▸ **A block of data**

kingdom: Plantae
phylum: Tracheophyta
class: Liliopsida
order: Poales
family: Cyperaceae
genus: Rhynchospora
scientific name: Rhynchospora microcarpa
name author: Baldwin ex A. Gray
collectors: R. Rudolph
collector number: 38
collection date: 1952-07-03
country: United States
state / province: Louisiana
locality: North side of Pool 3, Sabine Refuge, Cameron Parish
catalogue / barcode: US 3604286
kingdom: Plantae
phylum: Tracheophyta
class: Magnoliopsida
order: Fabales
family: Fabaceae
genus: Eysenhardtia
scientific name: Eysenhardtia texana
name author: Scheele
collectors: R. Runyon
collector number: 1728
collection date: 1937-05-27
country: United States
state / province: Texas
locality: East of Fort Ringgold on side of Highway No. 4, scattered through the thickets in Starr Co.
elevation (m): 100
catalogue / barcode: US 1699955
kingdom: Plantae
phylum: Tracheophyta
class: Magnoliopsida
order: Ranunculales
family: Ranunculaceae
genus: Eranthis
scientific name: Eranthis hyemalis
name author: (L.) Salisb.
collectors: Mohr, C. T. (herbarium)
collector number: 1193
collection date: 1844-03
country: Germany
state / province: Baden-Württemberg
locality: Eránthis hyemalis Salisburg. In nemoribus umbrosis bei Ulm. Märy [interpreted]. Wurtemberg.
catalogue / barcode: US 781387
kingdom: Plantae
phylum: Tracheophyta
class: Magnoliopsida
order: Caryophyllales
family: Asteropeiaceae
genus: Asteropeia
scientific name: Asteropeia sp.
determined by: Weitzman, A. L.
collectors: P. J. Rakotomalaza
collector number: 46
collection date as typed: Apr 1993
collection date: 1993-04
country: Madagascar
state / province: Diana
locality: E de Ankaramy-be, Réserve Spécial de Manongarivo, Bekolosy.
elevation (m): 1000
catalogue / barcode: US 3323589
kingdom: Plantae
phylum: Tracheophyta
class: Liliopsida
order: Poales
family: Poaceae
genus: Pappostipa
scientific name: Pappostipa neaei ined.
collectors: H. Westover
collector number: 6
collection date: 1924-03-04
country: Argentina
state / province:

▸ **What the exercise asks**
Convert all the lines of the items above into a JSON list of strings, with one string per line and no blank lines.

▸ **Solution to this problem**
[
  "kingdom: Plantae",
  "phylum: Tracheophyta",
  "class: Liliopsida",
  "order: Poales",
  "family: Cyperaceae",
  "genus: Rhynchospora",
  "scientific name: Rhynchospora microcarpa",
  "name author: Baldwin ex A. Gray",
  "collectors: R. Rudolph",
  "collector number: 38",
  "collection date: 1952-07-03",
  "country: United States",
  "state / province: Louisiana",
  "locality: North side of Pool 3, Sabine Refuge, Cameron Parish",
  "catalogue / barcode: US 3604286",
  "kingdom: Plantae",
  "phylum: Tracheophyta",
  "class: Magnoliopsida",
  "order: Fabales",
  "family: Fabaceae",
  "genus: Eysenhardtia",
  "scientific name: Eysenhardtia texana",
  "name author: Scheele",
  "collectors: R. Runyon",
  "collector number: 1728",
  "collection date: 1937-05-27",
  "country: United States",
  "state / province: Texas",
  "locality: East of Fort Ringgold on side of Highway No. 4, scattered through the thickets in Starr Co.",
  "elevation (m): 100",
  "catalogue / barcode: US 1699955",
  "kingdom: Plantae",
  "phylum: Tracheophyta",
  "class: Magnoliopsida",
  "order: Ranunculales",
  "family: Ranunculaceae",
  "genus: Eranthis",
  "scientific name: Eranthis hyemalis",
  "name author: (L.) Salisb.",
  "collectors: Mohr, C. T. (herbarium)",
  "collector number: 1193",
  "collection date: 1844-03",
  "country: Germany",
  "state / province: Baden-Württemberg",
  "locality: Eránthis hyemalis Salisburg. In nemoribus umbrosis bei Ulm. Märy [interpreted]. Wurtemberg.",
  "catalogue / barcode: US 781387",
  "kingdom: Plantae",
  "phylum: Tracheophyta",
  "class: Magnoliopsida",
  "order: Caryophyllales",
  "family: Asteropeiaceae",
  "genus: Asteropeia",
  "scientific name: Asteropeia sp.",
  "determined by: Weitzman, A. L.",
  "collectors: P. J. Rakotomalaza",
  "collector number: 46",
  "collection date as typed: Apr 1993",
  "collection date: 1993-04",
  "country: Madagascar",
  "state / province: Diana",
  "locality: E de Ankaramy-be, Réserve Spécial de Manongarivo, Bekolosy.",
  "elevation (m): 1000",
  "catalogue / barcode: US 3323589",
  "kingdom: Plantae",
  "phylum: Tracheophyta",
  "class: Liliopsida",
  "order: Poales",
  "family: Poaceae",
  "genus: Pappostipa",
  "scientific name: Pappostipa neaei ined.",
  "collectors: H. Westover",
  "collector number: 6",
  "collection date: 1924-03-04",
  "country: Argentina",
  "state / province:"
]